Error saving pandas dataframe in feature group

Hello!

I’m a new Hopsworks user. I’m trying to ingest some data to a feature group. I’m working from a conda environment in VSCode I’m able to create a connection using the project name and API key:

conn = hsfs.connection(
    project = HOPSWORKS_PROJECT_NAME,
    api_key_value = HOPSWORKS_API_KEY
)

and get the feature store:

fs = conn.get_feature_store()

Creating a feature group is working:

fg = fs.create_feature_group(
    name='some_name',
    version=1,
    description='some_description',
    primary_key=['some_id'],
    online_enabled=True
)

But when I try to save the dataframe:

fg.save(df)

an error is raised (everything seems OK at first, but after several seconds, the error is raised):

The feature group and the features are shown in the app, but there’s no data.

I’d appreciate any help to understand what’s going on.

Thank you!

Hi @jacasta2,

Looks like the ingestion job failed, you can have a look at the logs of the job in the in the UI > Ingestion Job > nuggets_2016_1_offline_fg_backfill and click on the Logs button on the failed execution.

In any case, I can take a look at the logs for you and let you know what’s the issue. I’ll let you know asap.


Fabio

Hello, @Fabio,

Thanks for the reply. I was writing a reply when I saw you were replying.

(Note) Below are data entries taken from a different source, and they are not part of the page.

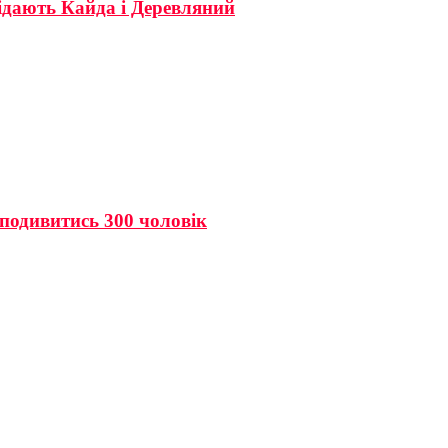
ідають Кайда і Деревляний
одивитись 300 чоловік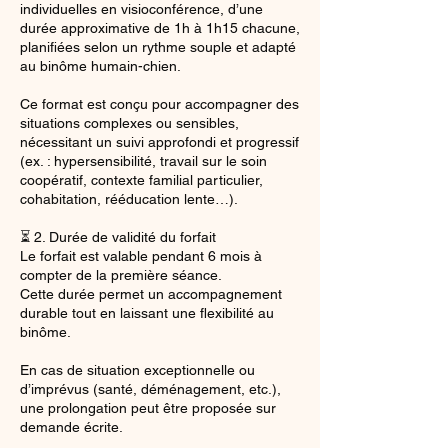
individuelles en visioconférence, d’une
durée approximative de 1h à 1h15 chacune,
planifiées selon un rythme souple et adapté
au binôme humain-chien.
Ce format est conçu pour accompagner des
situations complexes ou sensibles,
nécessitant un suivi approfondi et progressif
(ex. : hypersensibilité, travail sur le soin
coopératif, contexte familial particulier,
cohabitation, rééducation lente…).
⏳ 2. Durée de validité du forfait
Le forfait est valable pendant 6 mois à
compter de la première séance.
Cette durée permet un accompagnement
durable tout en laissant une flexibilité au
binôme.
En cas de situation exceptionnelle ou
d’imprévus (santé, déménagement, etc.),
une prolongation peut être proposée sur
demande écrite.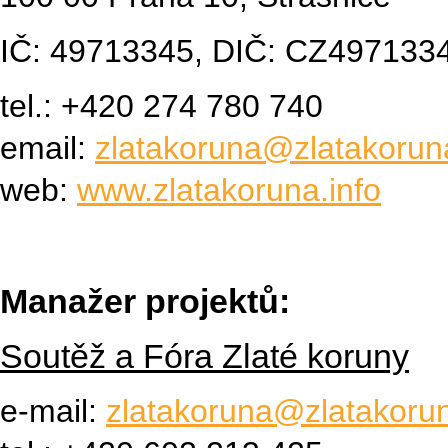
IČ: 49713345, DIČ: CZ497133
tel.: +420 274 780 740
email:
zlatakoruna@zlatakoruna
web:
www.zlatakoruna.info
Manažer projektů:
Soutěž a Fóra Zlaté koruny
e-mail:
zlatakoruna@zlatakorun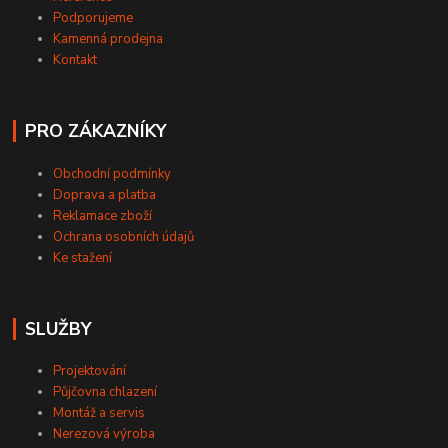
Podporujeme
Kamenná prodejna
Kontakt
PRO ZÁKAZNÍKY
Obchodní podmínky
Doprava a platba
Reklamace zboží
Ochrana osobních údajů
Ke stažení
SLUŽBY
Projektování
Půjčovna chlazení
Montáž a servis
Nerezová výroba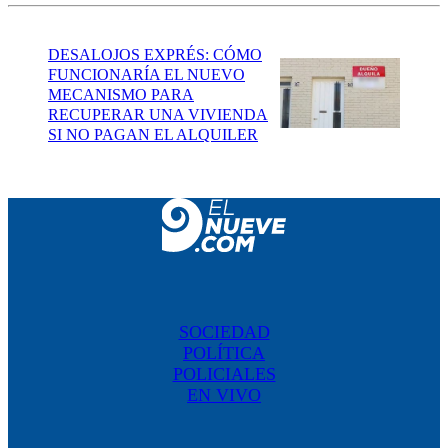
DESALOJOS EXPRÉS: CÓMO
FUNCIONARÍA EL NUEVO
MECANISMO PARA
RECUPERAR UNA VIVIENDA
SI NO PAGAN EL ALQUILER
SOCIEDAD
POLÍTICA
POLICIALES
EN VIVO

A quick update… The data DO seem to be there: when opening the feature group, under the tab Data preview. I guess I was checking in the wrong place (clicking the button inspect data).

The error is gone by adding the argument:

write_options={"start_offline_backfill": False}

when calling the method (I saw this in a tutorial repo that uses Hopsworks).

At any rate, I don’t know what causes the error and whether it makes sense that such error is raised.

Here are the logs: logs

I’d appreciate any help to understand this.

Thanks!

Hi @jacasta2 - Seems like the issue is related to serializing/deserializing your name - Sorry about that :frowning: . I’m not yet sure why as the job is running with UTF-8 encoding.

I managed to reproduce the issue on my development environment and I’m investigating more, I’ll keep you posted.

1 Like

Hi @jacasta2
Thank you for your patience, this issue should be solved now. Can you try to run the your job again?

Regards,
Fabio

Hello, @Fabio,
I’ll take a look early next week, I’m leaving for the weekend. I’ll let you know when I run the job.
Thanks a lot!

1 Like

Hello, @Fabio!

I ran the job and no error was raised!

I don’t know if I’m going to understand it, but what was the issue?

Thanks a lot!

JA